═════ Segmento del documento ═════
Nel suo romanzo c’è una donna, Fede, che si smarrisce in una relazione violenta. Ed è la più autonoma e sicura del gruppo.
«Niente ci mette al riparo dalle relazioni sbagliate. A volte le andiamo a cercare, le ragioni sono tante, non voglio scomodare psicoanalisi e psicologia, ma spesso accade a chi ha sofferto sin dall’infanzia l’abbandono. Il modo per salvarsi non può però sempre essere la demonizzazione degli amori tossici, perché può innescare un meccanismo colpevolizzante. Dobbiamo, più semplicemente, volerci bene quando ci caschiamo, tenendo sempre a mente che la sottomissione le donne se la portano nella carne e se la trasmettono, perché sono state minacciate, picchiate, mandate in manicomio senza motivo fino a non molto tempo fa».
L’allegria delle donne è un tabù?
═════
* [Sfide proposte]
1 – Nell'intervista sul romanzo, come viene descritta Fede rispetto al resto del gruppo?
2 – Prosegui l'intervista sul romanzo dal punto in cui si interrompe.
═════ Dati mostrati ═════
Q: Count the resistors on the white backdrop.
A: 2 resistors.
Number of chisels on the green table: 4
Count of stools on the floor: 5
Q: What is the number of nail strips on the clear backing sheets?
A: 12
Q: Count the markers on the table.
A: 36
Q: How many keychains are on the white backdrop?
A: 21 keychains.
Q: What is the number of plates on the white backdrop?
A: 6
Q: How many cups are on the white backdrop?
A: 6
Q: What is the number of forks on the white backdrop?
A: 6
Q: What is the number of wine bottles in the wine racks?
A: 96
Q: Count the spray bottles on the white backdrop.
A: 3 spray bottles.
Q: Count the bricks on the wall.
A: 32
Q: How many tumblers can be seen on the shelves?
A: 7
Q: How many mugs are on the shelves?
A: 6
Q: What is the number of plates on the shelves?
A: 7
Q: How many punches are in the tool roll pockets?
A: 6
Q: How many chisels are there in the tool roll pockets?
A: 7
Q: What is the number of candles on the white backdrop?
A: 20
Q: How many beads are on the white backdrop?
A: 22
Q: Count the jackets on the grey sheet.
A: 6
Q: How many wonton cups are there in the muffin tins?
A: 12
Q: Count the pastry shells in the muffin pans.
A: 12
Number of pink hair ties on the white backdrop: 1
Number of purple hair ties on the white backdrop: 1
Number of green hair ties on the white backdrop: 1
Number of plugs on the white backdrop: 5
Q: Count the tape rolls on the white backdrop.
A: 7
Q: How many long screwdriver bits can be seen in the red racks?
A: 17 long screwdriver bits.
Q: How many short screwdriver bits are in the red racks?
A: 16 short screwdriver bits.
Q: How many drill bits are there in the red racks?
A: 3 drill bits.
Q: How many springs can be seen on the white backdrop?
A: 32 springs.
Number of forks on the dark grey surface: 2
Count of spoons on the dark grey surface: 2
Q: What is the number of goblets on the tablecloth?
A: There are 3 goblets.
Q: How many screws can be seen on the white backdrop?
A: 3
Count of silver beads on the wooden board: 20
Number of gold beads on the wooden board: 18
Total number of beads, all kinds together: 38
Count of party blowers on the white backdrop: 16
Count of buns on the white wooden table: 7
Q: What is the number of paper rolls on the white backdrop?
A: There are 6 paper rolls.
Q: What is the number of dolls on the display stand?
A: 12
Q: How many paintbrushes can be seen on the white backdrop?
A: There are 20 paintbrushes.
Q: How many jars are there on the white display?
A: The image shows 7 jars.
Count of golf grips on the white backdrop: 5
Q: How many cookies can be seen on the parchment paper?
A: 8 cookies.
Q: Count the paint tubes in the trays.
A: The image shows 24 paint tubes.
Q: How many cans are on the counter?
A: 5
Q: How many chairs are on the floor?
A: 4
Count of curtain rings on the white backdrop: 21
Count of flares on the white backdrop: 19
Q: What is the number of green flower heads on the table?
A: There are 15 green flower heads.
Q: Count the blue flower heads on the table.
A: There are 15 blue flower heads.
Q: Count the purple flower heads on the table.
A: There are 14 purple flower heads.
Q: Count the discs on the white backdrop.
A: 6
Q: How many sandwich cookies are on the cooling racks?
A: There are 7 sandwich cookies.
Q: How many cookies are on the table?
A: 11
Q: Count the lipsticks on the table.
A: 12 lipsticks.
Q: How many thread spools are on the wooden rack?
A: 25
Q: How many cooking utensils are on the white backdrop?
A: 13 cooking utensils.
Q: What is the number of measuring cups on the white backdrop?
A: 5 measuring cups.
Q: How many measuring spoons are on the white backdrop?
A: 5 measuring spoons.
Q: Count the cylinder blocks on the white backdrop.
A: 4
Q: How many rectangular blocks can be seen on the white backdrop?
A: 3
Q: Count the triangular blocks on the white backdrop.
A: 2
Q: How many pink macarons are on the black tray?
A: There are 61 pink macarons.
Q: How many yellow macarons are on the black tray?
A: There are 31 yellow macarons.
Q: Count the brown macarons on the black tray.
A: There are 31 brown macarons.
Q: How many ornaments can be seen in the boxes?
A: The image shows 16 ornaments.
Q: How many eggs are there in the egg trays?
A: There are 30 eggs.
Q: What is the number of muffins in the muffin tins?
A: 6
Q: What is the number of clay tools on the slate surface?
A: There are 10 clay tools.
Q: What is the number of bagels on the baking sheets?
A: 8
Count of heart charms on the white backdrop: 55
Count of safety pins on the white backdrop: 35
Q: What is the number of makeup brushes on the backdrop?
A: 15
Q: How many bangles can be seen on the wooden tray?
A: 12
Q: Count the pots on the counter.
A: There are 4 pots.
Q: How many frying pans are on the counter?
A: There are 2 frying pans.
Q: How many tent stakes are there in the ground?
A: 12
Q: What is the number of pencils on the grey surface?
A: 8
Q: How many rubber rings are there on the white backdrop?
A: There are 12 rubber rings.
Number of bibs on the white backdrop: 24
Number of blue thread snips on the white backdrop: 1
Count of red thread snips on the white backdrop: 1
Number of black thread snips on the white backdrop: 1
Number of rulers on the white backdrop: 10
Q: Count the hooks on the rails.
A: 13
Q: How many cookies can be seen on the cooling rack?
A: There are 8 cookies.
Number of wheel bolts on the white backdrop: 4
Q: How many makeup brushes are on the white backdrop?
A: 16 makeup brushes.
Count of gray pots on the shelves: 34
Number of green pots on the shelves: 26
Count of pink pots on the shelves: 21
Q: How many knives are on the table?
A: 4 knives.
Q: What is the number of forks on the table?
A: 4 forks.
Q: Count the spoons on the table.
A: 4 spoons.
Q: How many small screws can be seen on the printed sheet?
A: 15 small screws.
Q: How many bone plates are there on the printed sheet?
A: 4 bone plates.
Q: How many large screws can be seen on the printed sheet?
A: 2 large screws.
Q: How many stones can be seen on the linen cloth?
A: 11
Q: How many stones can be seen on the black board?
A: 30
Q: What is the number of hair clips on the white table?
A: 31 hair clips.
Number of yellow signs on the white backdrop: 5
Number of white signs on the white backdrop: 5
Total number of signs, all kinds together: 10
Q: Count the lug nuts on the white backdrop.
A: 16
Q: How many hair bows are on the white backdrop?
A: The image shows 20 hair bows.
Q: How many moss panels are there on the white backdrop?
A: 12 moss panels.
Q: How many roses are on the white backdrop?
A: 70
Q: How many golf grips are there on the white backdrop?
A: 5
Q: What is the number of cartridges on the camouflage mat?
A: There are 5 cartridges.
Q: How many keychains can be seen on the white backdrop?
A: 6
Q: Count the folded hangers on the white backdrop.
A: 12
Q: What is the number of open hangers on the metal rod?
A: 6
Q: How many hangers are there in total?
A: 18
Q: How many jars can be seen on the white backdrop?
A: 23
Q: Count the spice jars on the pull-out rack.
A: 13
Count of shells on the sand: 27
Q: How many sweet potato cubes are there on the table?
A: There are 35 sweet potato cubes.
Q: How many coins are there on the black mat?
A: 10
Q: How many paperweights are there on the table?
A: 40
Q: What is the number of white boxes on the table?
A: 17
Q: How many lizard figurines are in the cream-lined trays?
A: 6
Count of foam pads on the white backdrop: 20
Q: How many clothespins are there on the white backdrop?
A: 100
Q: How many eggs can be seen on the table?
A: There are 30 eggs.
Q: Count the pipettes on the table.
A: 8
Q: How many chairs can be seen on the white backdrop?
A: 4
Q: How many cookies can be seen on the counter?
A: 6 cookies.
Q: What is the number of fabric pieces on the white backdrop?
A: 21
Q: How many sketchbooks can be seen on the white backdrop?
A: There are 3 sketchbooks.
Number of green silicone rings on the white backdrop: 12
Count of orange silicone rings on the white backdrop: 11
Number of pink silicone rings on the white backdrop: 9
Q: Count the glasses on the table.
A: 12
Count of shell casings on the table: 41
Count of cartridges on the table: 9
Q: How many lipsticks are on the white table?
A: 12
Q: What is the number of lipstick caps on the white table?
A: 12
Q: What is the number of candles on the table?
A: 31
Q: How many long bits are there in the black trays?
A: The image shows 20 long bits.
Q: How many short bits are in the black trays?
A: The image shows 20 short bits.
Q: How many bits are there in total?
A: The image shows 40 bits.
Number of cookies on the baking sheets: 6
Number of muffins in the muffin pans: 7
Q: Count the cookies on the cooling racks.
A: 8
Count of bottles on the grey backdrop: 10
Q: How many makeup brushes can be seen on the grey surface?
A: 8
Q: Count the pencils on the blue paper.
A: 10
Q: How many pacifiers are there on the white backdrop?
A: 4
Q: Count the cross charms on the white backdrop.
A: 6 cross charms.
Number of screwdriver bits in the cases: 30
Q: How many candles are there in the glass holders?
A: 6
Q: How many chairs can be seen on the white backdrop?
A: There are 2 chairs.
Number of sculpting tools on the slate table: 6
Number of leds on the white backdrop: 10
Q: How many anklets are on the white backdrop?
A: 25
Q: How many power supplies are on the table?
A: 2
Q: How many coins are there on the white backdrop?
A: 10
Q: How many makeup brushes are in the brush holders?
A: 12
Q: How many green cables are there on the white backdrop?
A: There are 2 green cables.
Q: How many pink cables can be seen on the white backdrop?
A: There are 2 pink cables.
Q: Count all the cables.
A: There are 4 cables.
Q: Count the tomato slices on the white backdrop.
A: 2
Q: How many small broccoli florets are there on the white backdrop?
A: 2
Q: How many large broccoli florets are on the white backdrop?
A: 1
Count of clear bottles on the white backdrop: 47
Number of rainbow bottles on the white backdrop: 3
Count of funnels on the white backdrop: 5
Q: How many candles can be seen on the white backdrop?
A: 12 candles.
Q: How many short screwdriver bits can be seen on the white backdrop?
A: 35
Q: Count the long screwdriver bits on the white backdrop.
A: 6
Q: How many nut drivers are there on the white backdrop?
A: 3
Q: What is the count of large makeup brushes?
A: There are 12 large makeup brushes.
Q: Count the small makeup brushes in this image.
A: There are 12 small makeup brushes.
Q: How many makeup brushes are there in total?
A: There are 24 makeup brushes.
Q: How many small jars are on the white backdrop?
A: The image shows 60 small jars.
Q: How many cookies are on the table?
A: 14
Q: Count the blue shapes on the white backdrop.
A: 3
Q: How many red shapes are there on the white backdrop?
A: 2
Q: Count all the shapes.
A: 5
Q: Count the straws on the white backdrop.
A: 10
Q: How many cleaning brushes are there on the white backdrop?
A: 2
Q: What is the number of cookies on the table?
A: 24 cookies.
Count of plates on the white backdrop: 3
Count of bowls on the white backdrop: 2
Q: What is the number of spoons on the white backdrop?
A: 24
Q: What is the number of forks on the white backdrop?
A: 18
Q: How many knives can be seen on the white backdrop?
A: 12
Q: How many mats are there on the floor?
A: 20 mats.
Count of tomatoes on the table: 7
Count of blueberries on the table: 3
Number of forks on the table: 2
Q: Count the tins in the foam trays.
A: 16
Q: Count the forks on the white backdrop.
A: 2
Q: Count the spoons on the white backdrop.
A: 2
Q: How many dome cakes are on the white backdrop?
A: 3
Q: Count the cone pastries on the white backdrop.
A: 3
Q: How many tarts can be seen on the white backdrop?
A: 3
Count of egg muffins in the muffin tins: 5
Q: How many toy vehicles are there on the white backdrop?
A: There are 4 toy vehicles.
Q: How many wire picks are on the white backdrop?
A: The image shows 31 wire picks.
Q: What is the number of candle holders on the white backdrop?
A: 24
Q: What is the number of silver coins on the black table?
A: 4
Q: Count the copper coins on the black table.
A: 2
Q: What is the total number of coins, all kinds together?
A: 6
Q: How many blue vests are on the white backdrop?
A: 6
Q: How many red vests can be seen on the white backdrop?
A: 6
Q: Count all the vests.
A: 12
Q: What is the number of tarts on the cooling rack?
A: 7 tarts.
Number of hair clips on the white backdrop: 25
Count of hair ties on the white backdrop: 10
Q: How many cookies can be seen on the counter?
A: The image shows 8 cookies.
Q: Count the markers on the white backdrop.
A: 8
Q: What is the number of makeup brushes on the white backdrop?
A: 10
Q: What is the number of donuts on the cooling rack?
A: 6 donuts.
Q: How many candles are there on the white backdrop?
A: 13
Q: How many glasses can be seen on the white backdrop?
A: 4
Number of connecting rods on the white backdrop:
═════
* [Risposte]
1 – È la più autonoma e sicura del gruppo.

2 –
«Se non è un tabù, di certo si paga. Gli autori dei grandi romanzi e delle grandi opere liriche che hanno dato vita a eroine avidamente attaccate alla vita, se pure le hanno raccontate con passione, hanno finito sempre con il farle morire ammazzate o suicide. Anche se inconsciamente, le punivano. Non credo sia un caso che le scrittrici che hanno dato vita a personaggi altrettanto vitali e problematici, non li abbiano poi uccisi».
C’è davvero bellezza nella solitudine?
«Non in quella sociale, che è dovuta all’aver improntato tutto, anche l’attività culturale, al consumo, ma in quella privata sì. Anni fa mi ritrovai da sola a capodanno e mi afflissi pensando che era una cosa terribile e umiliante. Poi smisi di giudicarmi, mi sedetti e rimasi in silenzio, finché non sentii le sirene delle navi del porto di Genova che salutavano il nuovo anno. Mi affacciai alla finestra, vidi il cielo e realizzai che era un momento stupendo, tutto mio. Stare da sole si può e può essere perfetto, ma ci hanno sempre raccontato che è spaventoso, da fallite».
Cos’è la libertà?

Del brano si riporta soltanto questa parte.